What to produce
Nothing may be dropped or added when the entries below are copied.
(Beginning of Data records)
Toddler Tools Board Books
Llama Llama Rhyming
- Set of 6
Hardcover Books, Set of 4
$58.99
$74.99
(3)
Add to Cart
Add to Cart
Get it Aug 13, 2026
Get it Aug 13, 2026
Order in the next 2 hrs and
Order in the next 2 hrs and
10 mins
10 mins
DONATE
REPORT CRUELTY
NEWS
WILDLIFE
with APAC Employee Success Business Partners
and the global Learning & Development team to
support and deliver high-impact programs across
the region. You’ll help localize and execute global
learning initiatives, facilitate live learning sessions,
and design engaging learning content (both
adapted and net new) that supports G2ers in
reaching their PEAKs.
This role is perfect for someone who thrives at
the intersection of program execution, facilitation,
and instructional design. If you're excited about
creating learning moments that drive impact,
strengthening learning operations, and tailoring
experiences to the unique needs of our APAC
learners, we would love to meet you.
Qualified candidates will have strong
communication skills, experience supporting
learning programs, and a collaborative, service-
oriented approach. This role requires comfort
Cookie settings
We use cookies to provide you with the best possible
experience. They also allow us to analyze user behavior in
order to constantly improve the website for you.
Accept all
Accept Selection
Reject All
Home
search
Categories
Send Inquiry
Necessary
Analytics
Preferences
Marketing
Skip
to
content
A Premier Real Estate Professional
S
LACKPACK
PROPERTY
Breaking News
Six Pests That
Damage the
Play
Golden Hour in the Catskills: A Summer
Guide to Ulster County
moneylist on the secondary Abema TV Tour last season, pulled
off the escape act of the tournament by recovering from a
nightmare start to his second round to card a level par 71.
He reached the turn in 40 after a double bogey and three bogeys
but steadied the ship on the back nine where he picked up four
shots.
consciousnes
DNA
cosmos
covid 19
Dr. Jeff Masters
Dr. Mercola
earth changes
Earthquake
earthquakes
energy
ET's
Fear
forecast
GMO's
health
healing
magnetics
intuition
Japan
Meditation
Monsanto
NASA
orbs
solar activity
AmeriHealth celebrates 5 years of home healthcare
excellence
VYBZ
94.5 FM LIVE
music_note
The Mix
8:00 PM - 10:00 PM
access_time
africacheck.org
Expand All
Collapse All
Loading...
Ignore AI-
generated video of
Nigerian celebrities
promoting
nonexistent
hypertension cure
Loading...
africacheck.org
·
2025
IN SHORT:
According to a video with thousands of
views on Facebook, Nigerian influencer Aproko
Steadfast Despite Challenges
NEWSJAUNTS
(End of Data records)
Answer box
Toddler Tools Board Books
Llama Llama Rhyming
- Set of 6
Hardcover Books, Set of 4
$58.99
$74.99
(3)
Add to Cart
Add to Cart
Get it Aug 13, 2026
Get it Aug 13, 2026
Order in the next 2 hrs and
Order in the next 2 hrs and
10 mins
10 mins
DONATE
REPORT CRUELTY
NEWS
WILDLIFE
with APAC Employee Success Business Partners
and the global Learning & Development team to
support and deliver high-impact programs across
the region. You’ll help localize and execute global
learning initiatives, facilitate live learning sessions,
and design engaging learning content (both
adapted and net new) that supports G2ers in
reaching their PEAKs.
This role is perfect for someone who thrives at
the intersection of program execution, facilitation,
and instructional design. If you're excited about
creating learning moments that drive impact,
strengthening learning operations, and tailoring
experiences to the unique needs of our APAC
learners, we would love to meet you.
Qualified candidates will have strong
communication skills, experience supporting
learning programs, and a collaborative, service-
oriented approach. This role requires comfort
Cookie settings
We use cookies to provide you with the best possible
experience. They also allow us to analyze user behavior in
order to constantly improve the website for you.
Accept all
Accept Selection
Reject All
Home
search
Categories
Send Inquiry
Necessary
Analytics
Preferences
Marketing
Skip
to
content
A Premier Real Estate Professional
S
LACKPACK
PROPERTY
Breaking News
Six Pests That
Damage the
Play
Golden Hour in the Catskills: A Summer
Guide to Ulster County
moneylist on the secondary Abema TV Tour last season, pulled
off the escape act of the tournament by recovering from a
nightmare start to his second round to card a level par 71.
He reached the turn in 40 after a double bogey and three bogeys
but steadied the ship on the back nine where he picked up four
shots.
consciousnes
DNA
cosmos
covid 19
Dr. Jeff Masters
Dr. Mercola
earth changes
Earthquake
earthquakes
energy
ET's
Fear
forecast
GMO's
health
healing
magnetics
intuition
Japan
Meditation
Monsanto
NASA
orbs
solar activity
AmeriHealth celebrates 5 years of home healthcare
excellence
VYBZ
94.5 FM LIVE
music_note
The Mix
8:00 PM - 10:00 PM
access_time
africacheck.org
Expand All
Collapse All
Loading...
Ignore AI-
generated video of
Nigerian celebrities
promoting
nonexistent
hypertension cure
Loading...
africacheck.org
·
2025
IN SHORT:
According to a video with thousands of
views on Facebook, Nigerian influencer Aproko
Steadfast Despite Challenges
NEWSJAUNTS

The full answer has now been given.